» **TASKS AND EXERCISES**
[a] In the nose-picking passage, what do older children and adults learn to do about nose-picking?
[b] Return the nose-picking passage verbatim between "What do I suggest" and "not the habit.", inclusive.

» **PROVIDED PASSAGE**
* * * * * * *

Because all of us have noses which need cleaning I would venture to say that nose-picking may be universal especially after a cold. However, older children and adults learn to do it in private or when they think no one is looking.
Though parents may be driven crazy by thumb-sucking or nail-biting in the school-aged child, repetitive nose-picking is the least acceptable of all such behaviors and the behavior that parents most want to stop. But young children have not yet learned social conventions so they pick away, and may even eat what they have gleaned, without realizing what the adults are fussing about.
Although such a behavior may start randomly, it could continue because of how the parents behave. Scolding, nagging, shouting, and punishing not only fail to work but also seem to “fix” a behavior in place that might have just gone away by itself if parents did not call attention to it. However, parents do not have to put up with a behavior that they feel is repulsive.
What do I suggest parents do with the child who repetitively picks at his or her nose?
• Don’t call attention to the behavior.
• Focus your attention on the child, not the habit.
• When you see the behavior, get down to the child’s level, look right at the child, lovingly put your hands on the child’s shoulders and in a quiet voice say, “Josh, people don’t like to see nose-picking. If you must pick your nose, do it in private.” This is very different from. “Josh, how many times do I have to tell you to get out of your nose. You’ve developed a filthy habit!” When you do it right, you are focusing on the child (not the habit), speaking to the child privately (not ridiculing the child in front of others), teaching the child that nose-picking is undesirable (without implying that the child is filthy), and giving the child a way of dealing with nose-picking in a grown-up way by going out of the room.

* * * * * * *

» **RECORDS SHOWN**
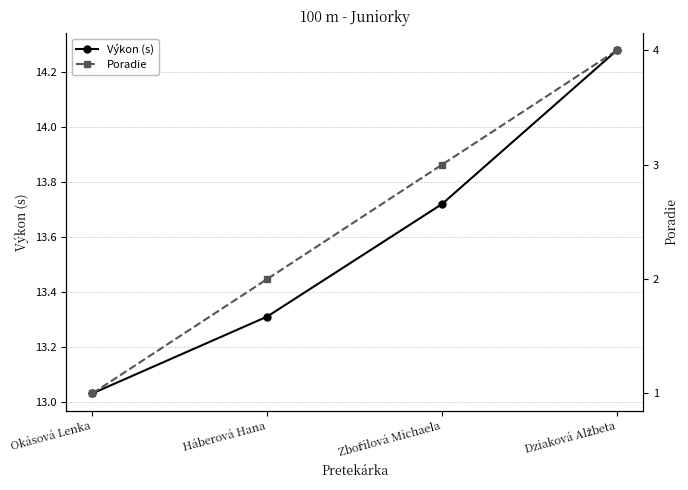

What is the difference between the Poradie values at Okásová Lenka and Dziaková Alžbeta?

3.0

* * * * * * *

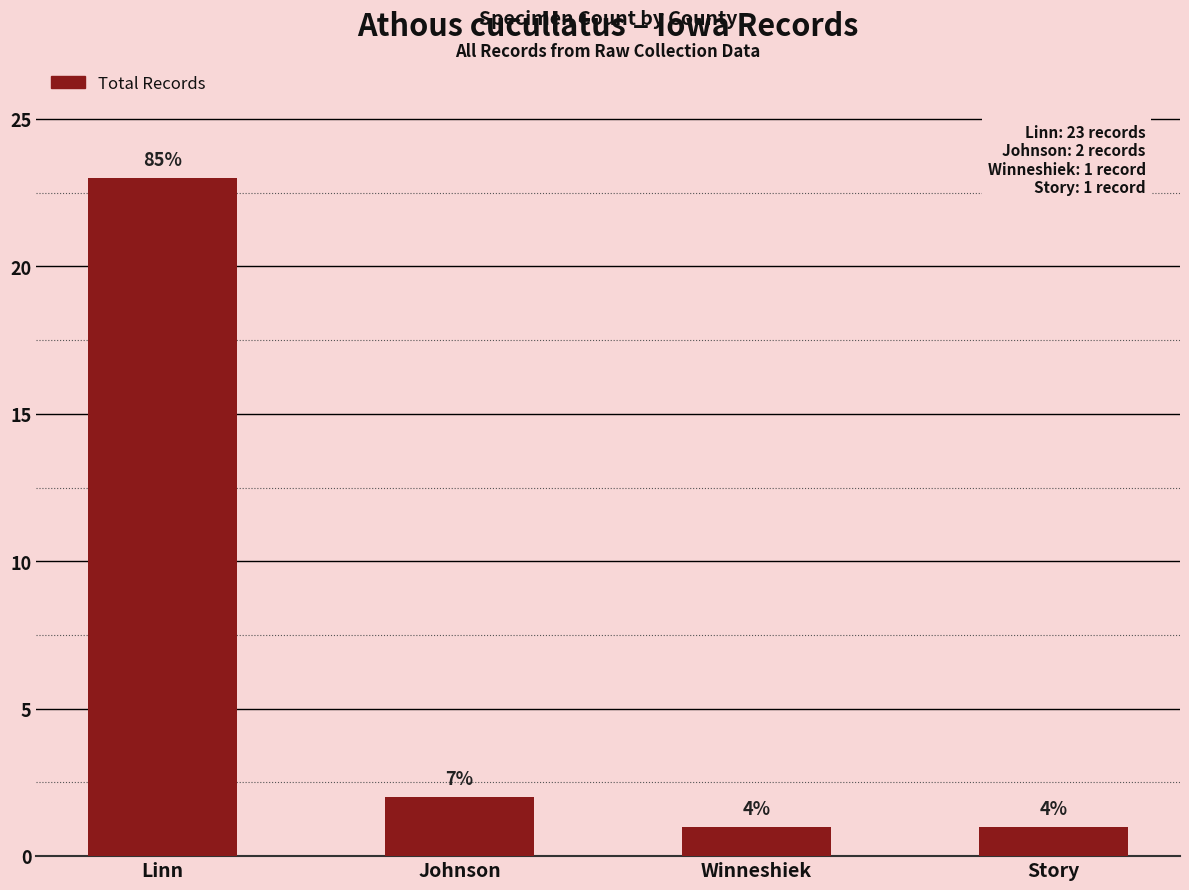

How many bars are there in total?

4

* * * * * * *

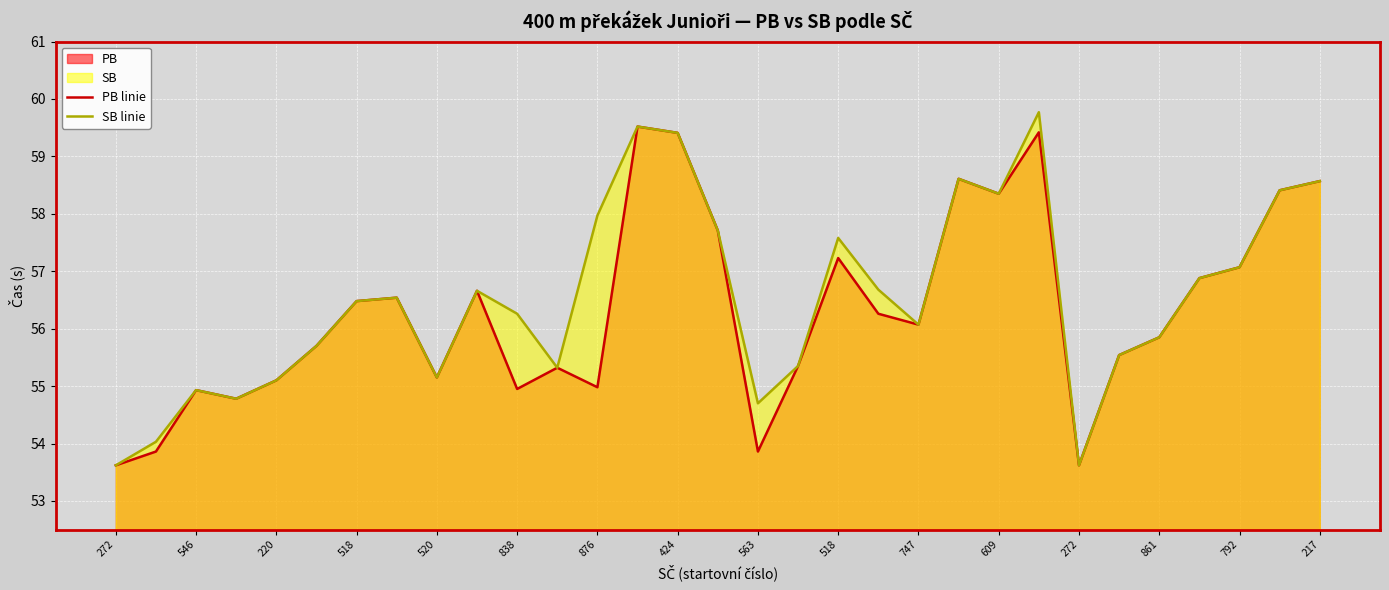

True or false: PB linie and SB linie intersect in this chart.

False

* * * * * * *

» **RESPONSES FOR EACH TASK**
[a] They learn to do it in private or when they think no one is looking.

[b]
What do I suggest parents do with the child who repetitively picks at his or her nose?
• Don’t call attention to the behavior.
• Focus your attention on the child, not the habit.